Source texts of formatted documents
■ ■ ■ ■ ■

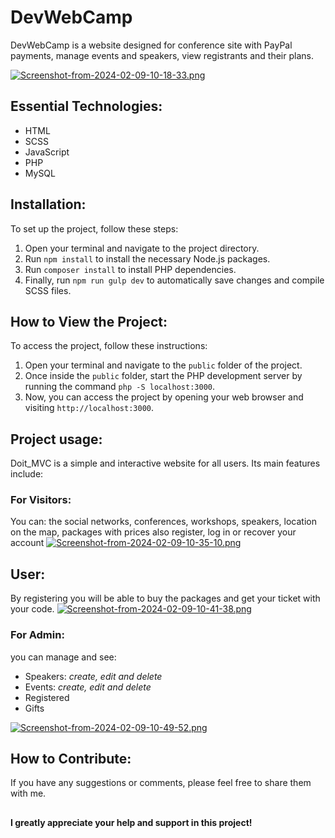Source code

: # DevWebCamp
DevWebCamp is a website designed for conference site with PayPal payments, manage events and speakers, view registrants and their plans.

[![Screenshot-from-2024-02-09-10-18-33.png](https://i.postimg.cc/QNKq4KHV/Screenshot-from-2024-02-09-10-18-33.png)](https://postimg.cc/grdRrJyP)

## Essential Technologies:
- HTML
- SCSS
- JavaScript
- PHP
- MySQL
  
## Installation:

To set up the project, follow these steps:

1. Open your terminal and navigate to the project directory.
2. Run `npm install` to install the necessary Node.js packages.
3. Run `composer install` to install PHP dependencies.
4. Finally, run `npm run gulp dev` to automatically save changes and compile SCSS files.

## How to View the Project:

To access the project, follow these instructions:

1. Open your terminal and navigate to the `public` folder of the project.
2. Once inside the `public` folder, start the PHP development server by running the command `php -S localhost:3000`.
3. Now, you can access the project by opening your web browser and visiting `http://localhost:3000`.

## Project usage:

Doit_MVC is a simple and interactive website for all users.
Its main features include:

### For Visitors:

You can:
the social networks, conferences, workshops, speakers, location on the map, packages with prices also register, log in or recover your account
[![Screenshot-from-2024-02-09-10-35-10.png](https://i.postimg.cc/L5QyzbSx/Screenshot-from-2024-02-09-10-35-10.png)](https://postimg.cc/tnPtbDY6)


## User:
By registering you will be able to buy the packages and get your ticket with your code.
[![Screenshot-from-2024-02-09-10-41-38.png](https://i.postimg.cc/8PfT38YB/Screenshot-from-2024-02-09-10-41-38.png)](https://postimg.cc/N5Yh9nB5)


### For Admin:
you can manage and see:
- Speakers: _create, edit and delete_
- Events: _create, edit and delete_
- Registered
- Gifts
  
[![Screenshot-from-2024-02-09-10-49-52.png](https://i.postimg.cc/VkBFnWMy/Screenshot-from-2024-02-09-10-49-52.png)](https://postimg.cc/CR5DVDmJ)



## How to Contribute:

If you have any suggestions or comments, please feel free to share them with me.

## 

 **I greatly appreciate your help and support in this project!**

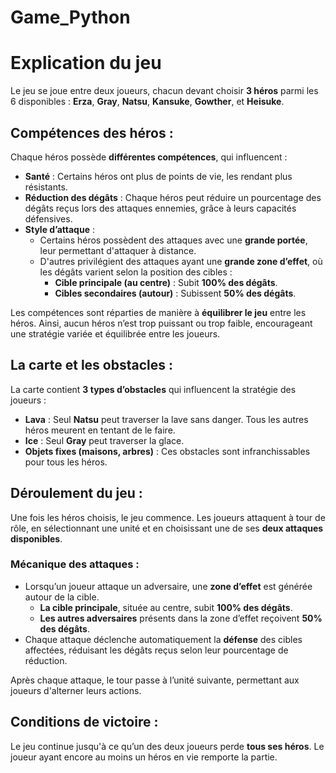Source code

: # Game_Python

# Explication du jeu

Le jeu se joue entre deux joueurs, chacun devant choisir **3 héros** parmi les 6 disponibles : **Erza**, **Gray**, **Natsu**, **Kansuke**, **Gowther**, et **Heisuke**.  

## Compétences des héros :  
Chaque héros possède **différentes compétences**, qui influencent :  
- **Santé** : Certains héros ont plus de points de vie, les rendant plus résistants.  
- **Réduction des dégâts** : Chaque héros peut réduire un pourcentage des dégâts reçus lors des attaques ennemies, grâce à leurs capacités défensives.  
- **Style d’attaque** :  
  - Certains héros possèdent des attaques avec une **grande portée**, leur permettant d'attaquer à distance.  
  - D'autres privilégient des attaques ayant une **grande zone d’effet**, où les dégâts varient selon la position des cibles :  
    - **Cible principale (au centre)** : Subit **100% des dégâts**.  
    - **Cibles secondaires (autour)** : Subissent **50% des dégâts**.  

Les compétences sont réparties de manière à **équilibrer le jeu** entre les héros. Ainsi, aucun héros n’est trop puissant ou trop faible, encourageant une stratégie variée et équilibrée entre les joueurs.  

## La carte et les obstacles :  
La carte contient **3 types d’obstacles** qui influencent la stratégie des joueurs :  
- **Lava** : Seul **Natsu** peut traverser la lave sans danger. Tous les autres héros meurent en tentant de le faire.  
- **Ice** : Seul **Gray** peut traverser la glace.  
- **Objets fixes (maisons, arbres)** : Ces obstacles sont infranchissables pour tous les héros.  

## Déroulement du jeu :  
Une fois les héros choisis, le jeu commence. Les joueurs attaquent à tour de rôle, en sélectionnant une unité et en choisissant une de ses **deux attaques disponibles**.  

### Mécanique des attaques :  
- Lorsqu’un joueur attaque un adversaire, une **zone d’effet** est générée autour de la cible.  
  - **La cible principale**, située au centre, subit **100% des dégâts**.  
  - **Les autres adversaires** présents dans la zone d’effet reçoivent **50% des dégâts**.  
- Chaque attaque déclenche automatiquement la **défense** des cibles affectées, réduisant les dégâts reçus selon leur pourcentage de réduction.  

Après chaque attaque, le tour passe à l’unité suivante, permettant aux joueurs d'alterner leurs actions.  

## Conditions de victoire :  
Le jeu continue jusqu'à ce qu’un des deux joueurs perde **tous ses héros**. Le joueur ayant encore au moins un héros en vie remporte la partie.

■ ■ ■ ■ ■

(Request)
Extract each line of the entries that contains the string "DevWebCamp", treating uppercase and lowercase as distinct.

(Answer below)
: # DevWebCamp
DevWebCamp is a website designed for conference site with PayPal payments, manage events and speakers, view registrants and their plans.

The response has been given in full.